Katerina lets out a gleeful “oh!” as Ivan begins moving them, recognizing the tune soon after he starts humming. None but the Lonely Hearts. A very new piece of music, Agafya had insisted very intently that Katerina listen to the melancholy score whilst reading the poem its composer has been so rightly inspired by. The similarly named ‘Only He Who Knows Loneliness’ is a sense of desolate yearning that speaks to the very heart of Romanticism, and Pyotr Il’yich Tchaikovsky clearly owes allegiance to that aesthetic. The text Agafya had found for her is probably a little different from the original German, but the piece is no less beautiful and touching. It takes her less than a moment to meet the music at the same volume as Ivan, and they hum together a few bars before his own voice let’s hers carries on alone.

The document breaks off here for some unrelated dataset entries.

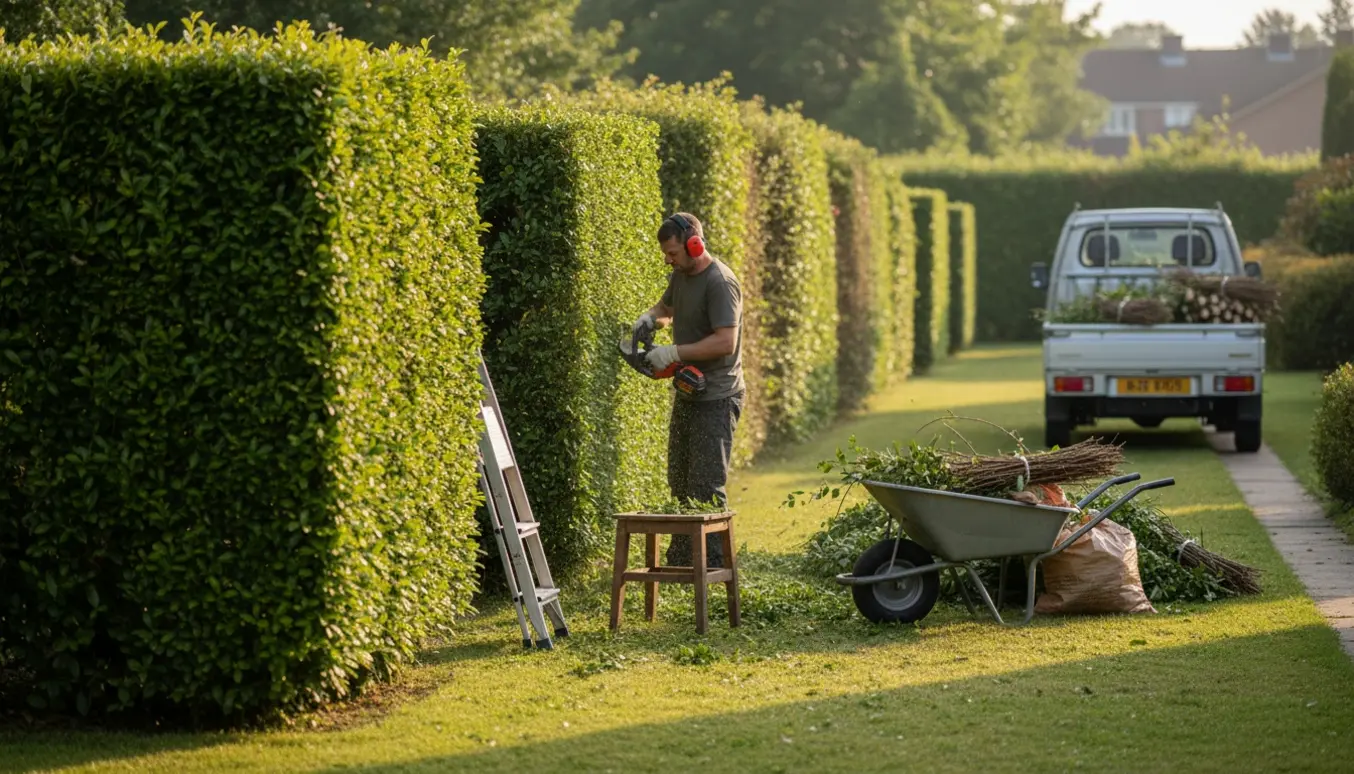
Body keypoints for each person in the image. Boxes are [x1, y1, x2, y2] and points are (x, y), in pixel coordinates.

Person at [632, 212, 744, 568]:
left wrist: (675, 352)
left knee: (707, 485)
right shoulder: (680, 276)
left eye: (673, 253)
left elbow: (726, 341)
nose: (668, 259)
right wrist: (650, 318)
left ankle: (711, 565)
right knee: (679, 478)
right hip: (688, 391)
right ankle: (682, 558)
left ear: (694, 243)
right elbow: (668, 308)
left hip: (718, 395)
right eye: (666, 254)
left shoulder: (720, 282)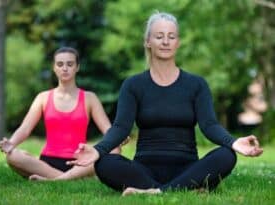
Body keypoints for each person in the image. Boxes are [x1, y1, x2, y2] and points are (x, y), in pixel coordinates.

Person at [70, 12, 263, 195]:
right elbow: (121, 127)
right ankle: (183, 188)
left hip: (187, 167)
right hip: (144, 169)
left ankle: (156, 191)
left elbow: (209, 125)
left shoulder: (196, 84)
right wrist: (97, 150)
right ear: (148, 42)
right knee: (104, 163)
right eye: (159, 36)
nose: (165, 41)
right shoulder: (133, 85)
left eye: (171, 36)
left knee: (227, 155)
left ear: (177, 42)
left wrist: (234, 142)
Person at [0, 47, 122, 180]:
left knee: (115, 149)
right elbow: (25, 128)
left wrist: (118, 137)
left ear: (77, 67)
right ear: (54, 68)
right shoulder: (43, 97)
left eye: (70, 64)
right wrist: (11, 143)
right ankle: (69, 178)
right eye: (60, 64)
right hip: (47, 162)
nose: (65, 68)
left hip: (81, 162)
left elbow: (107, 130)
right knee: (13, 155)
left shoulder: (89, 98)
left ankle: (55, 180)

There isn’t much to the dance—swaying in slow circles, keeping sure to mind one another’s feet—but every dance takes a certain amount of attention. She interrupts herself, moving one of her arms farther up towards his neck. “They were closer than this,” she insists, stepping up closer to him. “There.” Her smile is very matter-of-fact, falling into closed lips as she begins humming again. It doesn’t take much longer after that for them to have the repetitive motions down pact and she can see why the dance is so childishly simple and entirely without demand: when the music is playing something lovely and the lights would be incredibly low, and when one’s partner has an embrace like Ivan’s, eyes like Ivan’s, oh how could anyone think about anything more complex like dancing?
When there’s a break in the music where she would have taken a breath, Katerina instead sighs without much notice, letting her head rest against his shoulder, much like the girl in the photograph was doing with her partner. She begins humming again, and closes her eyes as he gently pulls her around for another circle.